Il futuro di Quibi è sempre meno incerto

Abbiamo già discusso in altri precedenti articoli della crisi che ha colpito Quibi, piattaforma streaming che si era posta come alternativa ai servizi tradizionali proponendo delle serie originali con episodi dalla durata di pochi minuti, fruibili unicamente su smartphone.

Si tratta di un servizio che nelle idee è molto peculiare e interessante, tuttavia il modello di business e la qualità dei contenuti proposti non hanno fatto breccia nel cuore del pubblico e nonostante fossero stati offerte tre mesi di accesso gratuiti agli utenti, l’app non è riuscita a decollare.

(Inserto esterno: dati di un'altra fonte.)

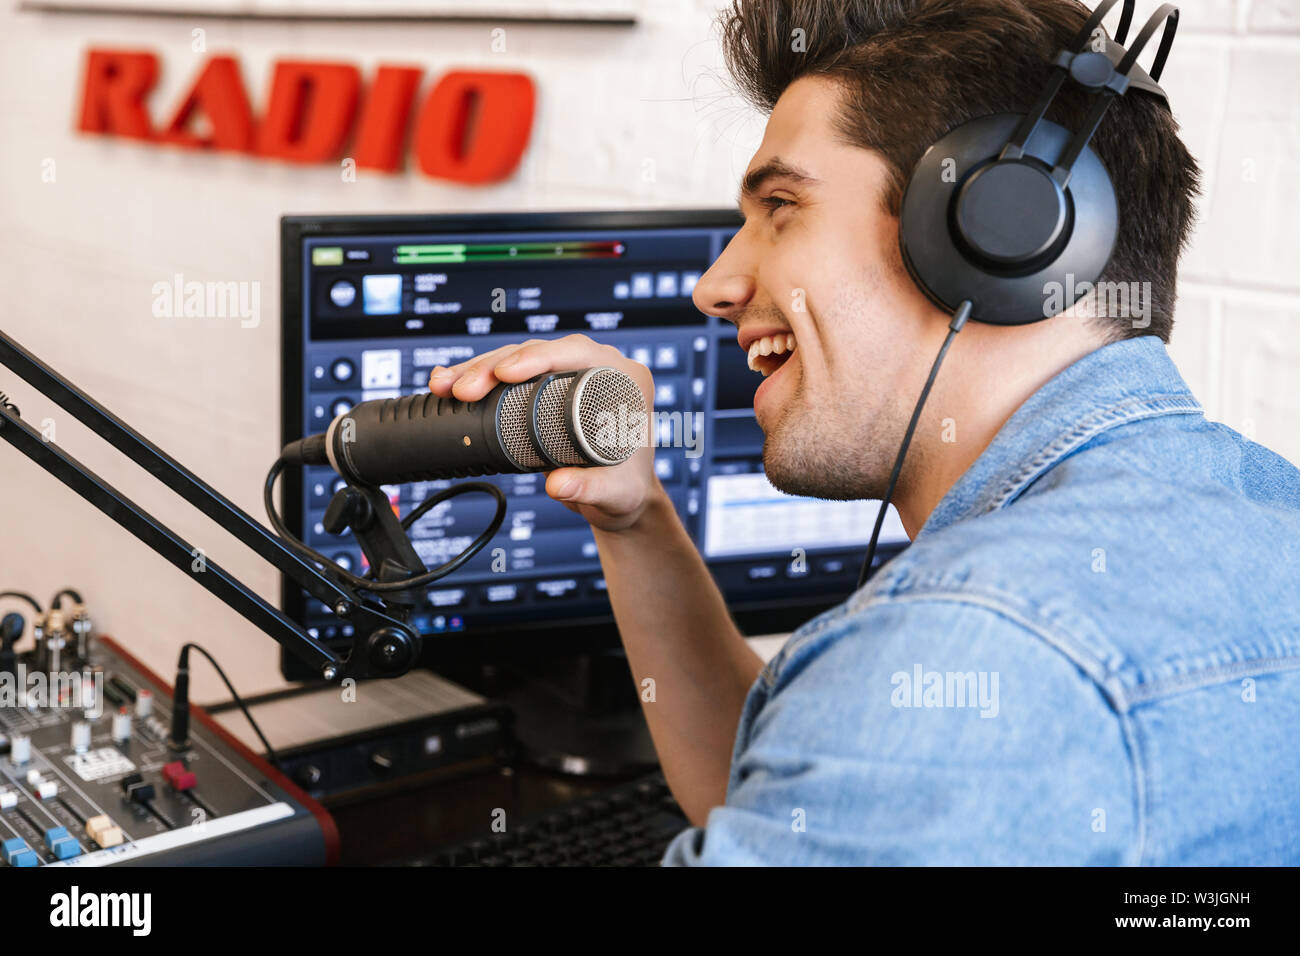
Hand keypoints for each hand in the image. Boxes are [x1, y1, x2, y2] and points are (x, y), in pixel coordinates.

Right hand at [427, 335, 659, 531]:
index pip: (578, 352)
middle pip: (539, 353)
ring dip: (478, 370)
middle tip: (463, 390)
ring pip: (517, 361)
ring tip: (444, 386)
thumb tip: (557, 484)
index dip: (539, 356)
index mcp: (625, 378)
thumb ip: (591, 489)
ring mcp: (570, 377)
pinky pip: (509, 378)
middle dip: (495, 366)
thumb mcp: (615, 493)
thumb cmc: (627, 491)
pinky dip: (479, 381)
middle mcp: (598, 368)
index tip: (506, 373)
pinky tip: (448, 385)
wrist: (618, 499)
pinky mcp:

A distanza di diversi mesi dal lancio, un po’ tutti adesso ci domandiamo quale sarà il futuro di Quibi. Secondo The Information, Jeffrey Katzenberg, manager della piattaforma, avrebbe cercato di raggiungere degli accordi per ricevere una sorta di sostegno economico da parte di alcune aziende importanti che hanno già le mani in pasta nel settore dello streaming televisivo.

Nello specifico Katzenberg avrebbe avuto diversi meeting, tra i quali si annoverano anche Apple, Facebook e Warner Media, ma nessuno di questi ha accettato gli accordi proposti per l’acquisizione della piattaforma.

Già in passato il manager di Quibi aveva cercato di giustificare la crisi del servizio puntando il dito nei confronti dell’emergenza Covid-19, che a causa del lockdown avrebbe spinto gli utenti ad abbandonare questo tipo di fruizione.  Una convinzione che ha spinto Quibi a sacrificare parte della sua originalità, al punto che nei mesi scorsi il servizio ha introdotto una funzione per riprodurre sulla TV i contenuti della sua piattaforma, nella speranza di convincere l’utenza.

A nulla però sembrano serviti questi sforzi e almeno per adesso il futuro della piattaforma è una grossa incognita.